Reazione al pericolo
L’informazione in arrivo dagli occhi, pur in modo non cosciente, svolge anche altre funzioni importanti. È nota, per esempio, la reazione al pericolo che, davanti a una potenziale minaccia, ci fa balzare all’indietro prima di averne preso coscienza. Oggi conosciamo il ruolo dell’amigdala e delle cortecce frontali nell’innescare queste risposte automatiche vitali e nel riconoscere le emozioni altrui, capacità altrettanto fondamentale per animali sociali come noi, ma dobbiamo a Weiskrantz la scoperta del ruolo dell’amigdala nelle emozioni e della connessione tra amigdala e visione.
«I pazienti con visione cieca possono riconoscere inconsapevolmente espressioni facciali e posture corporee, comprendendone la natura aggressiva o triste, sintonizzandosi rapidamente sulle emozioni altrui», sottolinea Tamietto, che ha partecipato agli studi sul fenomeno, il «contagio emotivo» osservato da Beatrice de Gelder della Maastricht University. Nei pazienti con visione cieca i muscoli della mimica facciale reagiscono coerentemente all’emozione espressa nell’immagine e ciò indica il riconoscimento dell’emozione in assenza di visione consapevole. Ciò conferma quanto il riconoscimento visivo delle emozioni e delle intenzioni altrui sia così vitale per specie come la nostra da bypassare il controllo cosciente. E infatti il «contagio emotivo» si verifica anche nei soggetti neurologicamente intatti per stimoli presentati sotto la soglia della coscienza.
Il superamento di questa soglia da parte di uno stimolo sensoriale non dipende solo dalle condizioni di visibilità e posizione nello spazio, ma dalle conoscenze del soggetto e dallo stato funzionale del suo cervello: le emozioni - di cui parlerà Joseph LeDoux dell’Università di New York - alzano la «salienza» di alcuni stimoli e ne favoriscono l’accesso alla coscienza.
Oltre all’idea di uno stato di veglia in cui una parte dei contenuti percepiti non possano accedere alla coscienza, poi, dobbiamo a Weiskranzt una pionieristica elaborazione teorica sui correlati neurali della coscienza stessa, in anticipo sulle tecnologie di brain imaging. «Se la corteccia visiva è necessaria per generare consapevolezza, ciò non vuol dire che sia anche sufficiente. Al contrario - aggiunge Tamietto - Weiskrantz ha argomentato come l’informazione visiva debba accedere dalle aree sensoriali ad altre aree superiori per essere ulteriormente “rappresentata” e dare luogo a vissuti coscienti».
Fenomeno misterioso
Parlando proprio di questo misterioso fenomeno chiuderà la giornata Giovanni Berlucchi, professore emerito dell’Università di Verona. Il grande nome della neurofisiologia italiana, illustrerà alcuni modelli animali delle alterazioni della coscienza nell’uomo.
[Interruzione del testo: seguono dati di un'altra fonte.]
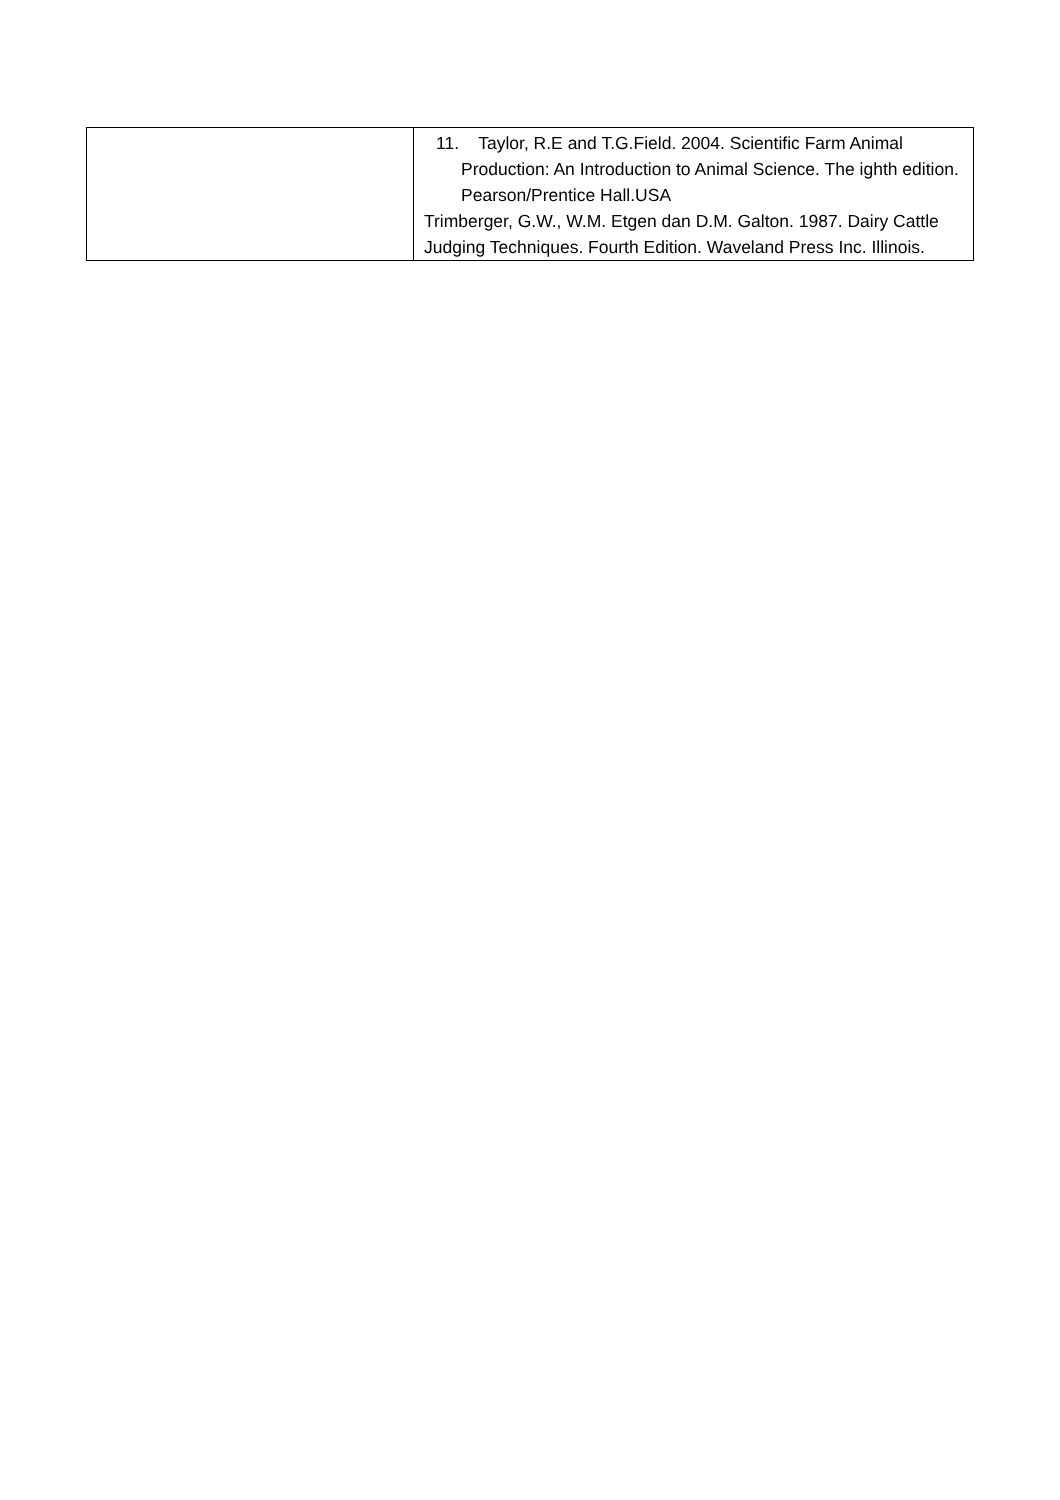| | 11. Taylor, R.E and T.G.Field. 2004. Scientific Farm Animal Production: An Introduction to Animal Science. The ighth edition. Pearson/Prentice Hall.USA Trimberger, G.W., W.M. Etgen dan D.M. Galton. 1987. Dairy Cattle Judging Techniques. Fourth Edition. Waveland Press Inc. Illinois. |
Se nella visione cieca un cervello incosciente è in grado di agire, ci sono pazienti pienamente coscienti, ma impossibilitati ad agire, come nella sindrome «locked-in». «In questo e in altri casi di apparente assenza della coscienza il “commentary” dall’interno, che secondo Weiskrantz permette di distinguere comportamenti coscienti e incoscienti, può essere misurato attraverso le attività cerebrali», dice Berlucchi.
Osservando i comportamenti e l’attività neurale di questi pazienti, così diversi, si sta imparando che, se la percezione cosciente richiede l’attivazione di moduli neurali specifici legati alle varie modalità sensoriali, la coscienza dipende dalla «scarica sincrona» di reti neurali in aree distanti e anche profonde. La comprensione di questa «sinfonia elettrica» è una delle sfide che le neuroscienze dovranno affrontare.